Scientific classification
- Kingdom: Plantae
- Clade: Tracheophytes
- Clade: Angiosperms
- Clade: Eudicots
- Clade: Rosids
- Order: Oxalidales
- Family: Cunoniaceae
- Genus: Ceratopetalum
- Species: C. iugumense
- Binomial name: Ceratopetalum iugumense Rozefelds & R.W.Barnes

= Ceratopetalum iugumense =

- Authority: Rozefelds & R.W.Barnes
- Conservation status: LC

Species of flowering plant

Ceratopetalum iugumense is a species of plant in the family Cunoniaceae, native to a small area of northeast Queensland, Australia. It is a small rainforest tree, first described in 2002, and is restricted to the highlands inland from Cape Tribulation, at altitudes around 600-700 m.

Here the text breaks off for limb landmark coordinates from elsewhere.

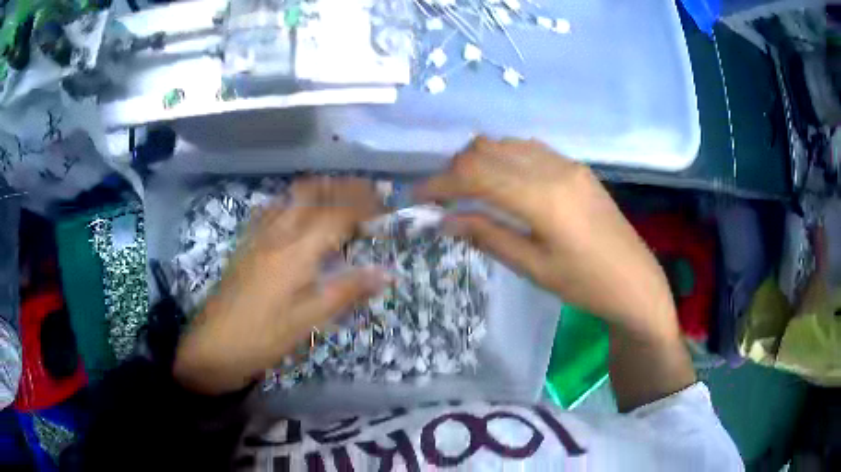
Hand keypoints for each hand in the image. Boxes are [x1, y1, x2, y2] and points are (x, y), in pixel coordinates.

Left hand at [174, 177, 390, 394]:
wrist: (213, 346)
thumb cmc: (263, 337)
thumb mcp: (308, 320)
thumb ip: (346, 291)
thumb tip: (387, 273)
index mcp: (296, 251)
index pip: (337, 214)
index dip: (364, 205)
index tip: (387, 204)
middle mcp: (277, 233)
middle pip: (313, 194)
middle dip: (344, 188)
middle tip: (369, 192)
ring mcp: (258, 236)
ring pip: (291, 197)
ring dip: (320, 189)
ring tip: (342, 194)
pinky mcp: (247, 244)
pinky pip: (273, 209)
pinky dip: (294, 201)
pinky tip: (299, 211)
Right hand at [417, 137, 679, 341]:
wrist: (635, 280)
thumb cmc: (585, 285)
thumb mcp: (534, 268)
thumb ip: (489, 236)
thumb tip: (446, 220)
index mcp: (543, 198)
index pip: (476, 174)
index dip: (440, 182)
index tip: (417, 197)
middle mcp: (553, 169)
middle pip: (487, 149)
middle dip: (454, 168)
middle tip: (440, 197)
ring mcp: (567, 164)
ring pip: (506, 144)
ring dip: (478, 160)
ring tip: (466, 189)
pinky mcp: (575, 167)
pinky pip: (528, 149)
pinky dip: (503, 158)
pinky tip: (500, 181)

In the paper in which it was initially described, the authors Andrew Carl Frank Rozefelds and Richard W. Barnes refer to this species as Ceratopetalum iugumensis. That name is now only used by Queensland authorities, while the Australian Plant Census uses a form with a modified ending, Ceratopetalum iugumense. The latter form is also recognised by international authorities.

This species is listed as least concern under the Queensland Government's Nature Conservation Act.